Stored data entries
=== Begin Enclosure ===

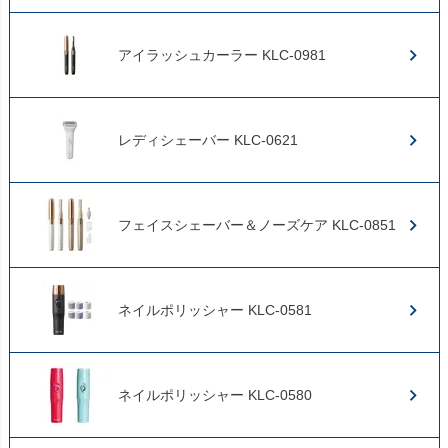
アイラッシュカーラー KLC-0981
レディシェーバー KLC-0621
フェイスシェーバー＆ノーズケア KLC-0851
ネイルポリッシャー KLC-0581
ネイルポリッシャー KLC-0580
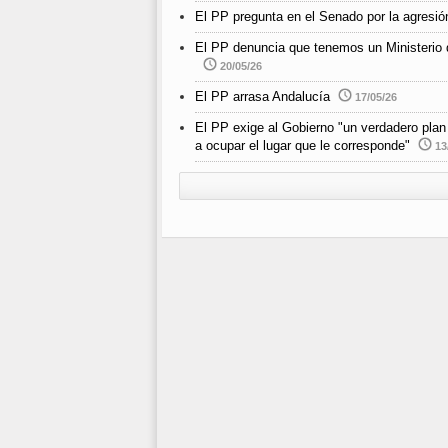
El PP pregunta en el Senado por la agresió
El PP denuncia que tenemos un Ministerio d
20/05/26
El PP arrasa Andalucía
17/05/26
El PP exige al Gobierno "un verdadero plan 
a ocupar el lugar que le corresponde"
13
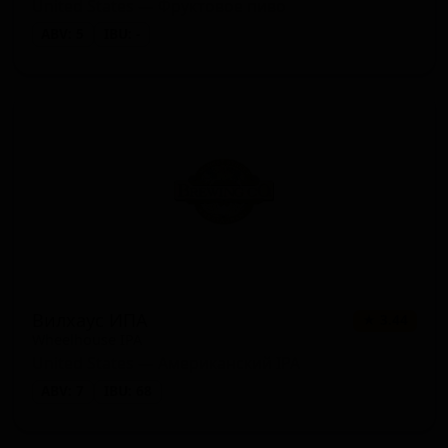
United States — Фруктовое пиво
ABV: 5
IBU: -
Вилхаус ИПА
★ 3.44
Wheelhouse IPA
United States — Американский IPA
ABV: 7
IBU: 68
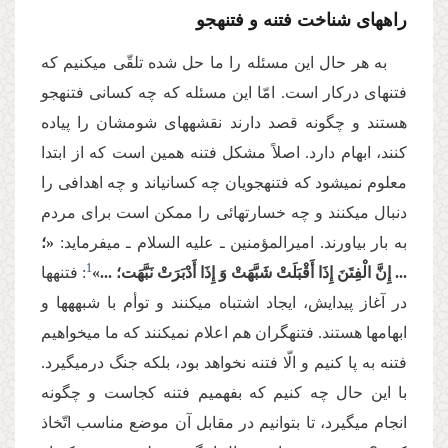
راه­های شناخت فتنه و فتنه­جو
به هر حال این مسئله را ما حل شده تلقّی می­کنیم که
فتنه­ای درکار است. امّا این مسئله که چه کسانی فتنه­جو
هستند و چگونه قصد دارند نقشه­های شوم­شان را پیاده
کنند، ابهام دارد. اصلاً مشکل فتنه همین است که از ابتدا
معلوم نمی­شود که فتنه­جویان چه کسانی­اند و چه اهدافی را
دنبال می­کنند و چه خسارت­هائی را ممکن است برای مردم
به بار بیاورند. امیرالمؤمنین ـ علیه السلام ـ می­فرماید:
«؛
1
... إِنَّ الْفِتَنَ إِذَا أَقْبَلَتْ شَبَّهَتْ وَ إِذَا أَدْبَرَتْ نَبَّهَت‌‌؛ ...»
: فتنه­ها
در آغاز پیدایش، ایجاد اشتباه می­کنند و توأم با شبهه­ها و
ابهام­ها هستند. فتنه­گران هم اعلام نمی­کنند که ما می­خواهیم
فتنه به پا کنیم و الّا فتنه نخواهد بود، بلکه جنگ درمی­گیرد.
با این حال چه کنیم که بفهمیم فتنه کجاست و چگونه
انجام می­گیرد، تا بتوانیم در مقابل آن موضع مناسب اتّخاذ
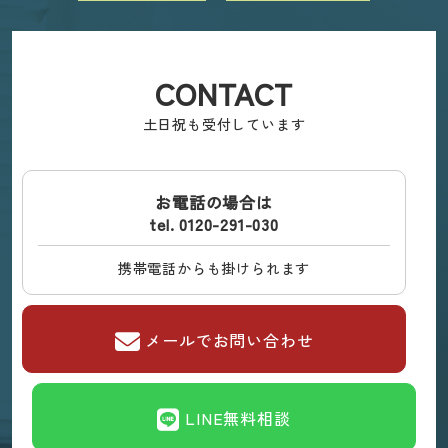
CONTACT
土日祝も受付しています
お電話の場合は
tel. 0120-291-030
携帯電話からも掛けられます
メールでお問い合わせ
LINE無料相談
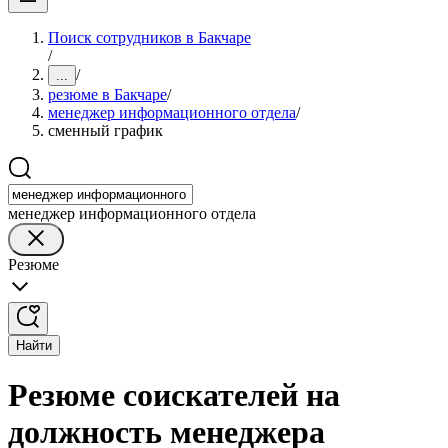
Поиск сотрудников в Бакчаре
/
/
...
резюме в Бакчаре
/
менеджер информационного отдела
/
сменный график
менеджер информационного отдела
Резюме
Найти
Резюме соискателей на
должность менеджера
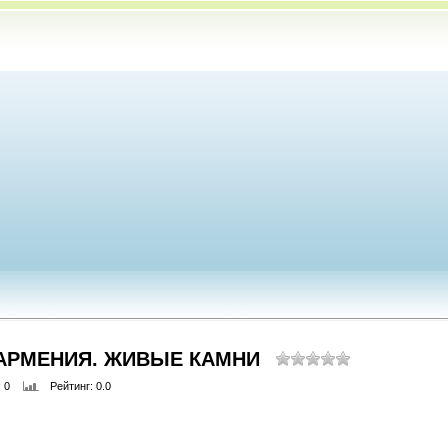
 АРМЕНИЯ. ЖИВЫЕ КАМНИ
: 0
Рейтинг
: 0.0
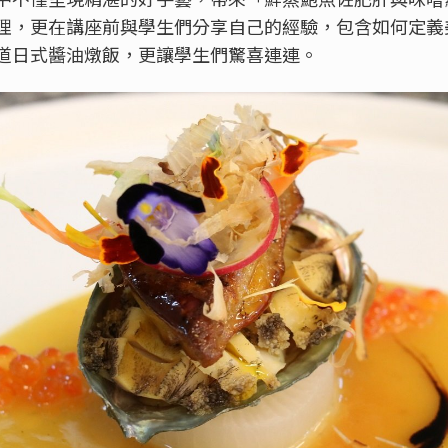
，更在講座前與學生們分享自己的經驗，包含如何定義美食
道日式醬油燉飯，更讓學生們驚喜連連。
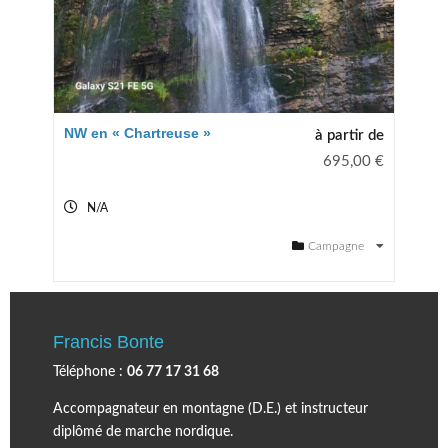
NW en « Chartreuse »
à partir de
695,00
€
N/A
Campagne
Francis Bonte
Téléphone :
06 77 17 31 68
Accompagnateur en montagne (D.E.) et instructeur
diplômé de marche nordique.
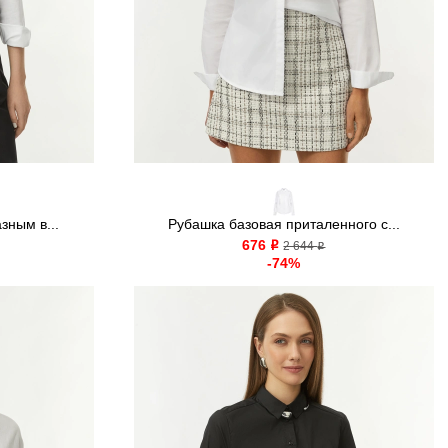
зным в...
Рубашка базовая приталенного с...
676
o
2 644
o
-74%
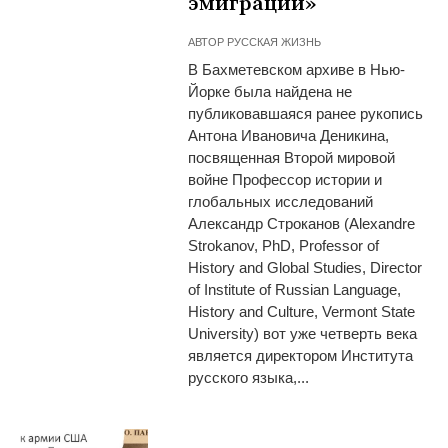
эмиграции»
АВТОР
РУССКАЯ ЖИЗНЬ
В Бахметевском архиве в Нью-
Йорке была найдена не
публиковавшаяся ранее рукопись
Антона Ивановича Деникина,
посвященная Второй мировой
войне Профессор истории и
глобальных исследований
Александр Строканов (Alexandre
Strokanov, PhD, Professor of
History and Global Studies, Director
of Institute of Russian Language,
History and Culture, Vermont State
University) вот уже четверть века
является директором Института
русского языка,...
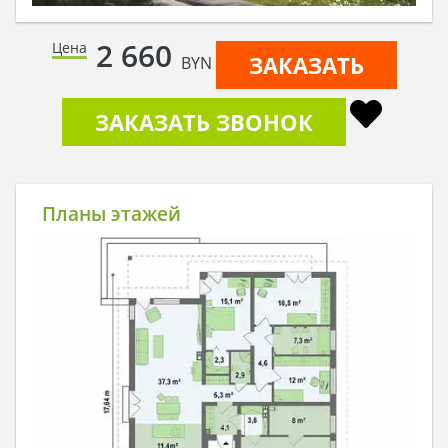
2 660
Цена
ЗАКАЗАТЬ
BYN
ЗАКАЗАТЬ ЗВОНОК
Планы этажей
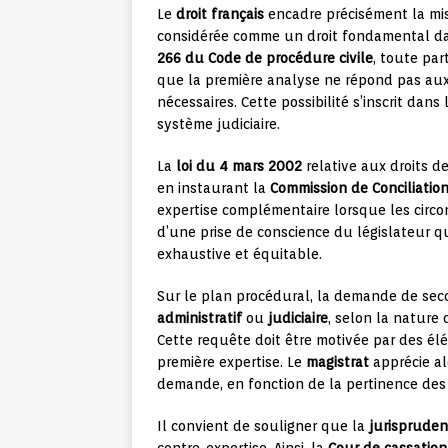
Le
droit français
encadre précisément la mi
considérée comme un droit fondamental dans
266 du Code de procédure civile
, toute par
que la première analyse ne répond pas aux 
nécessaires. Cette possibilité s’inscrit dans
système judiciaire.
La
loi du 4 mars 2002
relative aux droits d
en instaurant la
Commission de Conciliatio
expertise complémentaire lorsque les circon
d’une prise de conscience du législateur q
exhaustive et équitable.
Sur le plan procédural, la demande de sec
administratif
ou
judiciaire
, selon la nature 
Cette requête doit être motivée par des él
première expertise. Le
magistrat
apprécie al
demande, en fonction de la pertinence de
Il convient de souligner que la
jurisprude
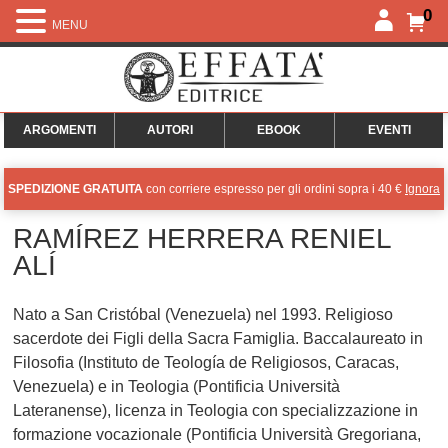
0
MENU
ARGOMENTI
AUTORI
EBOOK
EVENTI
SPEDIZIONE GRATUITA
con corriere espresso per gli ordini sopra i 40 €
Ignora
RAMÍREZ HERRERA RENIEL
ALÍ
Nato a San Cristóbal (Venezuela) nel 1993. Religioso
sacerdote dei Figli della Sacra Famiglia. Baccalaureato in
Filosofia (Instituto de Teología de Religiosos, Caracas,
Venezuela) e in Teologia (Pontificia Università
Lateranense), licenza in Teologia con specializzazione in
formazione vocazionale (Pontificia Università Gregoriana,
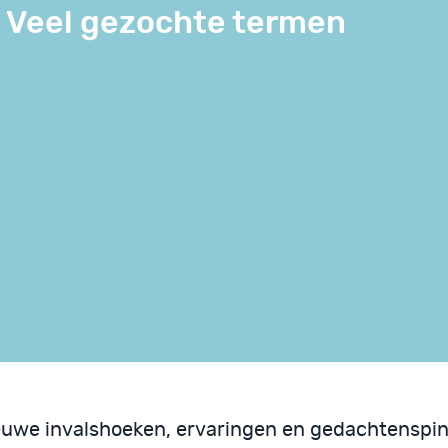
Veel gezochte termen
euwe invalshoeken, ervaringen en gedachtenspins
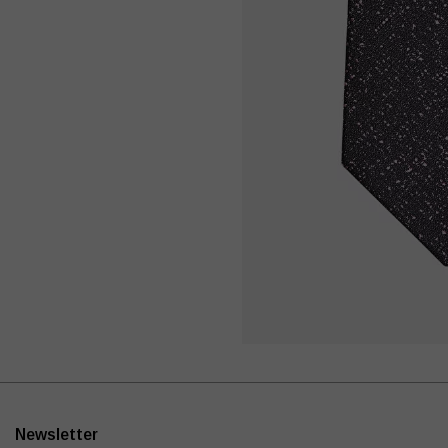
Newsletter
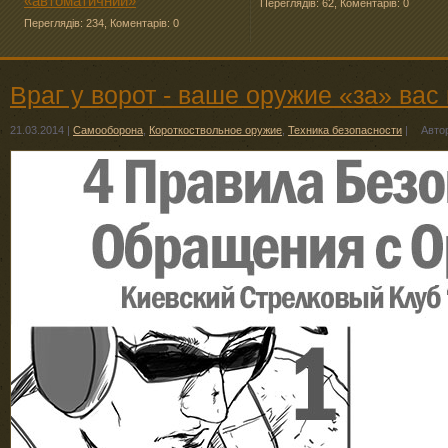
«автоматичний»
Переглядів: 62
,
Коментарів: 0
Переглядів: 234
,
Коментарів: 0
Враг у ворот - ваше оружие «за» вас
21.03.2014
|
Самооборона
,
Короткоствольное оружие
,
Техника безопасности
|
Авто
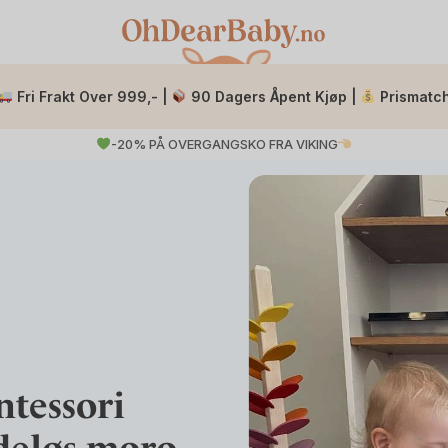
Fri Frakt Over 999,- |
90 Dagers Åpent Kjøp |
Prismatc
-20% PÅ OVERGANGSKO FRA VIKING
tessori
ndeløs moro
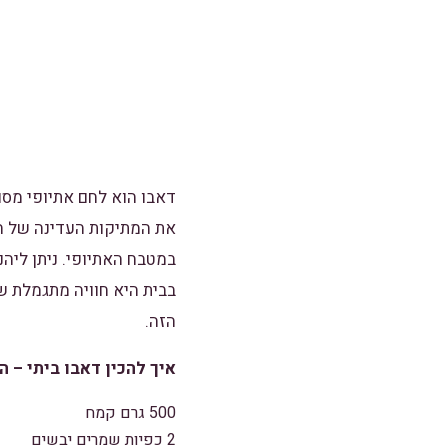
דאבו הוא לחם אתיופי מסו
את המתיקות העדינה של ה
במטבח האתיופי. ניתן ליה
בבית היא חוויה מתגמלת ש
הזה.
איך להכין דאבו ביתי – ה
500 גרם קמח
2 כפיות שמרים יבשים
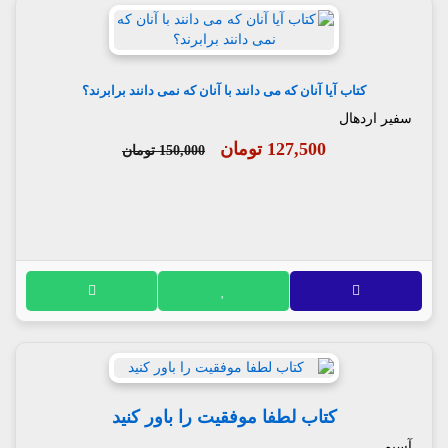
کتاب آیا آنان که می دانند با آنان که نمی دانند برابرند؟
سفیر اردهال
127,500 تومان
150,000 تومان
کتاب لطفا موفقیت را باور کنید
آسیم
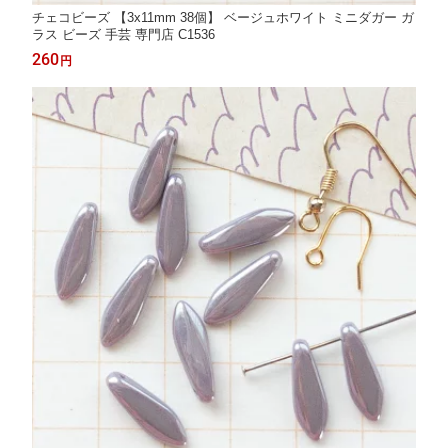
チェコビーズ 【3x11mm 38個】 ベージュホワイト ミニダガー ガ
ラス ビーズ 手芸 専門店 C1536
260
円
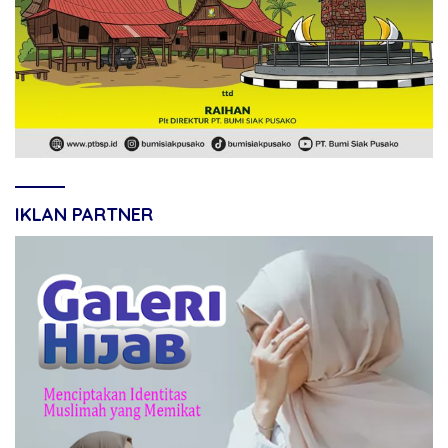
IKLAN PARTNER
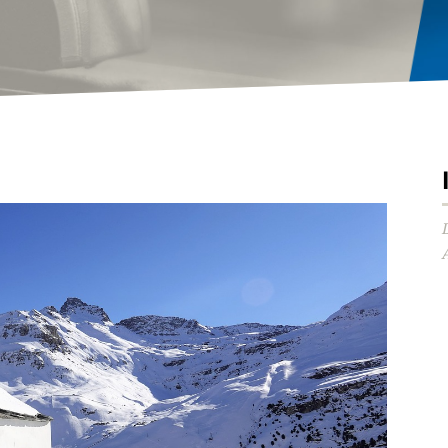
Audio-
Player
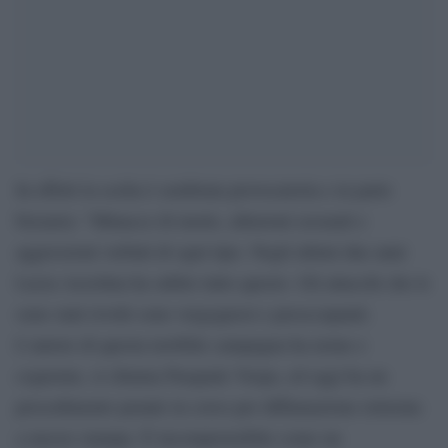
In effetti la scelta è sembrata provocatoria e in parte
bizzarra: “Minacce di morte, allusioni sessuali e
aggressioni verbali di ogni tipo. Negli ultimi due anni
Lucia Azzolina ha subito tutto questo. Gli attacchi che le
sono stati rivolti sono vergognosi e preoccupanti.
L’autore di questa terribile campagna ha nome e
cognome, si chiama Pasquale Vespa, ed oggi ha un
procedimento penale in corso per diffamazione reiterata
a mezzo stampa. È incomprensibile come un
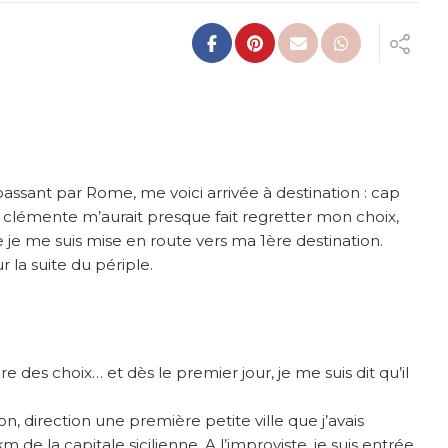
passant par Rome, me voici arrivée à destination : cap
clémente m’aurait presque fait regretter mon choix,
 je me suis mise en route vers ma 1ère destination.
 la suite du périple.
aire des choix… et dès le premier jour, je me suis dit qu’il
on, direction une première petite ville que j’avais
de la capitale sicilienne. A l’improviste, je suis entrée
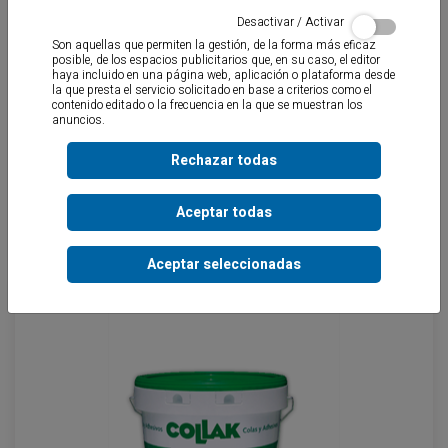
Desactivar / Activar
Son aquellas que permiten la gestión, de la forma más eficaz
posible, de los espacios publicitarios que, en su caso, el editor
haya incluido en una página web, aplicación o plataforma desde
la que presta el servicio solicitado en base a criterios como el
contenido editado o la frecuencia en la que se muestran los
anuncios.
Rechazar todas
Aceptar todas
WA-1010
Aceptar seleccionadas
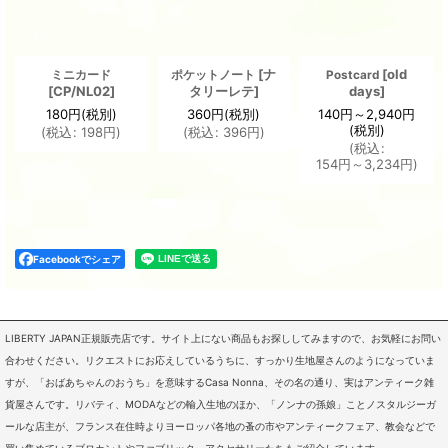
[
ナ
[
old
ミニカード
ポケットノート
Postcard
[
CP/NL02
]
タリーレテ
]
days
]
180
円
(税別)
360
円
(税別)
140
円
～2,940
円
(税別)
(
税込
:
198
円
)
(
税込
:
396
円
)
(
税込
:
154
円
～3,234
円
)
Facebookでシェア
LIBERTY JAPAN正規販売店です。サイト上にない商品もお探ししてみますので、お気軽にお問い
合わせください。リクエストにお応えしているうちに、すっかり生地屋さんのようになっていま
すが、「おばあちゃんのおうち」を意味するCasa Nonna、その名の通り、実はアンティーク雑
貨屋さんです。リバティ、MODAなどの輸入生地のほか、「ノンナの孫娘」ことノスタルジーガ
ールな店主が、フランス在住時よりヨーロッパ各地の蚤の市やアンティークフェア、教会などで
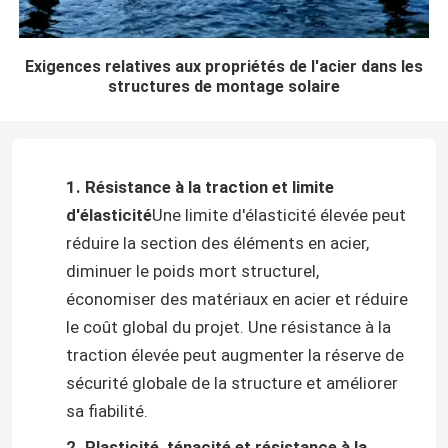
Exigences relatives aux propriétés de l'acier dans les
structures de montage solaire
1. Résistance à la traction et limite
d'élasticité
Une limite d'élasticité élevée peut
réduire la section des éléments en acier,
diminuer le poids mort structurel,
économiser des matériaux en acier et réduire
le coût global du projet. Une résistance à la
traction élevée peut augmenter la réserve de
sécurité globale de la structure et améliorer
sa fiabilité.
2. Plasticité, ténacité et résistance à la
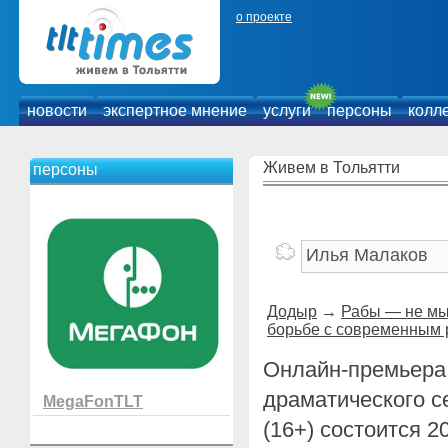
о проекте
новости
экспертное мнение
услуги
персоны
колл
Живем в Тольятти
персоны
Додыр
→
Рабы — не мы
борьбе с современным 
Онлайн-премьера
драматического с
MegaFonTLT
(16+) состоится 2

=== End Enclosure ===

**Task to complete**.
Give the lines from the one containing "Desactivar / Activar" through the one containing "Aceptar seleccionadas", both included, as a JSON list of strings with one string per line, leaving out any blank lines.

**Expected answer**.
[
  "Desactivar / Activar",
  "Son aquellas que permiten la gestión, de la forma más eficaz",
  "posible, de los espacios publicitarios que, en su caso, el editor",
  "haya incluido en una página web, aplicación o plataforma desde",
  "la que presta el servicio solicitado en base a criterios como el",
  "contenido editado o la frecuencia en la que se muestran los",
  "anuncios.",
  "Rechazar todas",
  "Aceptar todas",
  "WA-1010",
  "Aceptar seleccionadas"
]